Посланника можно истолковать как визуальную аналогию того, что в христианстве называют апофатикой, или теологией via negativa (лат. путем отрицания). Эта «негативная теология» учит, что для того, чтобы приблизиться к Богу, или высшей реальности, необходимо отринуть материальный, эмпирический мир, так как ничто, имеющее материальную форму, не может быть подобием божественной реальности. Католический мистик святой Иоанн Креста – важный духовный ориентир Виолы – утверждал: «Вера для души – темная ночь, но также и дает ей свет, и чем сильнее ее затемняет, тем более наделяет светом своим. Ибо, затемняя, одновременно наделяет светом»[82].
Вызывая острое чувство обрыва связей с реальностью, утраты оснований опыта, Посланник свидетельствует и об интересе Виолы к буддийскому представлению о том, что условием достижения истинного покоя является осознание фундаментального отличия подлинной реальности от реальности эмпирической. Буддизм учит, что внимание к подлинной реальности открывает нам зависимость существования всех вещей от некоторых обстоятельств или условий: несмотря на кажущуюся прочность эмпирического мира, в действительности ничто не обладает собственным независимым существованием в отрыве от своих причин, и «я» любого человека – особенно. Вещи являются на свет благодаря «взаимозависимому возникновению». Постижению этой взаимозависимости мешают, согласно буддийской доктрине, воспитание, культурная обусловленность каждого из нас, а также наше врожденное стремление полагаться в погоне за знанием на данные чувств.
В психологических – нерелигиозных – терминах традиционные духовные практики могут быть поняты как попытки спроецировать вовне внутренние механизмы нашего интеллекта. Очевидно, что когда в определенных областях мозга происходит «деафферентация» (прекращение передачи информации от нейрона к нейрону, в результате которого мозг теоретически получает возможность «мыслить внутренне», независимо от внешних данных или стимулов), интеллект воспринимает себя как нечто бесконечное, причастное к безграничному целостному единству.

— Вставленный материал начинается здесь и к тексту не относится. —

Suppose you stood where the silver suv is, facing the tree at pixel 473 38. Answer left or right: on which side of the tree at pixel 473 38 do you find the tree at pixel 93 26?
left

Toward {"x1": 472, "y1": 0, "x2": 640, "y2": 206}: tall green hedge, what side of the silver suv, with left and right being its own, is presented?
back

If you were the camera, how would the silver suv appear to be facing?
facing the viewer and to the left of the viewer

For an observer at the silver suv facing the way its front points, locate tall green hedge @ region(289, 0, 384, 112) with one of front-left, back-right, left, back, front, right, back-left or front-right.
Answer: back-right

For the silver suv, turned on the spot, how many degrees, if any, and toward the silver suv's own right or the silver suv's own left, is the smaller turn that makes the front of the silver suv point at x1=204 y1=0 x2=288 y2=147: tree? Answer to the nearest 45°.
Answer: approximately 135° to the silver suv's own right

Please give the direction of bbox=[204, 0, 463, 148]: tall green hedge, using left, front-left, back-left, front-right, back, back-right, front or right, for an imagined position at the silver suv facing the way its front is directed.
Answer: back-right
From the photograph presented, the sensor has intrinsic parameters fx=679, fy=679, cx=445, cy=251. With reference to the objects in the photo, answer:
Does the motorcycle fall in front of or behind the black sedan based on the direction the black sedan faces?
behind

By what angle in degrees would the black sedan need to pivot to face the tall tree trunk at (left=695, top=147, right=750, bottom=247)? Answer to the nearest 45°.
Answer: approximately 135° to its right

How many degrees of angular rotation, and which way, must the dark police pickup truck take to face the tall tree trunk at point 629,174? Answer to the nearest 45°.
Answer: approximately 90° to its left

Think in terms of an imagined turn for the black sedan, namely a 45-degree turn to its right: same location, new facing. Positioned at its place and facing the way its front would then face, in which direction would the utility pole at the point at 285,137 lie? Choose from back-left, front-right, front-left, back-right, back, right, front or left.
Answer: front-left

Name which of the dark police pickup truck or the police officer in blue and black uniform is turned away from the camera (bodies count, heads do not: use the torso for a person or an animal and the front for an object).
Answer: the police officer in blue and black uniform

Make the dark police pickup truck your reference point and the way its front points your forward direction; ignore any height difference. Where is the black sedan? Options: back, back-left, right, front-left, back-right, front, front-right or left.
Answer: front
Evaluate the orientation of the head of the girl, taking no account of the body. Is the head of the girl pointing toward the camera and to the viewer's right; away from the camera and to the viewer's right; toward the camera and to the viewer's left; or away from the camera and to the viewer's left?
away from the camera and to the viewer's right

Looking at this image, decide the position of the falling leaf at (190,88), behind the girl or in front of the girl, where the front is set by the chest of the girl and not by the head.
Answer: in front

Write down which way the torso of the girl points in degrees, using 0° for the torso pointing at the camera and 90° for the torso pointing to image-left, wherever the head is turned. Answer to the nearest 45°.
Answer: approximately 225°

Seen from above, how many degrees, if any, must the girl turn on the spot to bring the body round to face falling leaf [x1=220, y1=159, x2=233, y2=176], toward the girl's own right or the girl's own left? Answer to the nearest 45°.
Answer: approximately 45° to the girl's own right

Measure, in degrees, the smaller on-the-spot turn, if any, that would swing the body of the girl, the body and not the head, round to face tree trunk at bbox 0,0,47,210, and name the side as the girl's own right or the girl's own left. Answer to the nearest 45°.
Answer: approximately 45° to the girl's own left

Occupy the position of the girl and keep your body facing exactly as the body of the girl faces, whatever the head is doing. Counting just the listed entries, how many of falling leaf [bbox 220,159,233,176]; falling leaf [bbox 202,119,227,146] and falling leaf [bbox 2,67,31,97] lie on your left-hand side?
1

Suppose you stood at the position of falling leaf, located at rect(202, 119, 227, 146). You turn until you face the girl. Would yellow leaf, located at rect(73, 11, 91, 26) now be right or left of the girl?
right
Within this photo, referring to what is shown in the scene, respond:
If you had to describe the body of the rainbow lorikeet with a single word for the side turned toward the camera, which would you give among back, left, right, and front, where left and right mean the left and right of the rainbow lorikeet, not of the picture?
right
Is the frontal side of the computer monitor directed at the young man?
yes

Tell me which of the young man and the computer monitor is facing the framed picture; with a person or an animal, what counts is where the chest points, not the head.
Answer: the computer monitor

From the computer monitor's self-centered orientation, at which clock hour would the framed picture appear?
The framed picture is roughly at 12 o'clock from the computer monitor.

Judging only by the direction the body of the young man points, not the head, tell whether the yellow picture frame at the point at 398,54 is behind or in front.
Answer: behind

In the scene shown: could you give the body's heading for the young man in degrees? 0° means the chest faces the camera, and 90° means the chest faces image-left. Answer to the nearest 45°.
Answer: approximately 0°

Исследования показывают, что, например, медитация буддийских монахов вызывает значительные изменения в нейронных сетях мозга, следствием которых становится для человека размытие границы между собой и другими, ощущение принадлежности к бесконечному целому, несущее с собой глубокое чувство благополучия.
Религиозные учения и современная психология сходятся в том, что исследованию внутренних аспектов сознания часто препятствуют глубоко укоренившиеся предрассудки рационального мышления, которые только упрочивает современный технологический интеллект. Согласно доминирующей на Западе культурной норме, та часть нашей психики, которая направлена сама на себя, продуцирует лишь заблуждение, темный субъективизм, смятение, страх и даже безумие. Творчество Виолы является примером искусства, идущего наперекор подобным установкам.
Скептический ключ
Виола – один из сравнительно немногих современных художников, окруженных почти мифической аурой и имеющих множество поклонников. Причины такой популярности достаточно очевидны: он использует приемы голливудских блокбастеров, чтобы предоставить публике простую для понимания, не обремененную специфической связью с конкретными временем и местом или сложными историческими концепциями, «удобоваримую» картину универсальной духовности. Однако этот спектакль универсальности, якобы неподвластной времени, не выдерживает сопоставления с реальной жизнью. Иными словами, Виола воплощает с опорой на мировые религии западное или, точнее, калифорнийское мировоззрение конца XX века, которое затем преподносится им как вневременная мудрость.
На практике подобное упрощение верований и догматов влечет за собой упрощение эстетических приемов. Поскольку видео и кино неразрывно связаны с западной технологической культурой, художники, которые связывают свое искусство с «мистическим» или «священным» и при этом используют сложные технологии визуализации, зачастую оказываются жертвами гедонистической и коммерческой логики, определяющей общество спектакля, в котором мы живем.
Рыночный ключ
Посланник существует в ограниченном тираже из трех экземпляров, включая один авторский. Экземпляр, хранящийся в Художественной галерее Олбрайт-Нокс (Буффало), был приобретен в 1996 году, вскоре после создания инсталляции, на средства Фонда Сары Нортон Гудьер. Экземпляр, принадлежащий Музею Соломона Р. Гуггенхайма (Нью-Йорк), был подарен ему Фондом Боэна в 2000 году. Авторский экземпляр находится в собственности художника.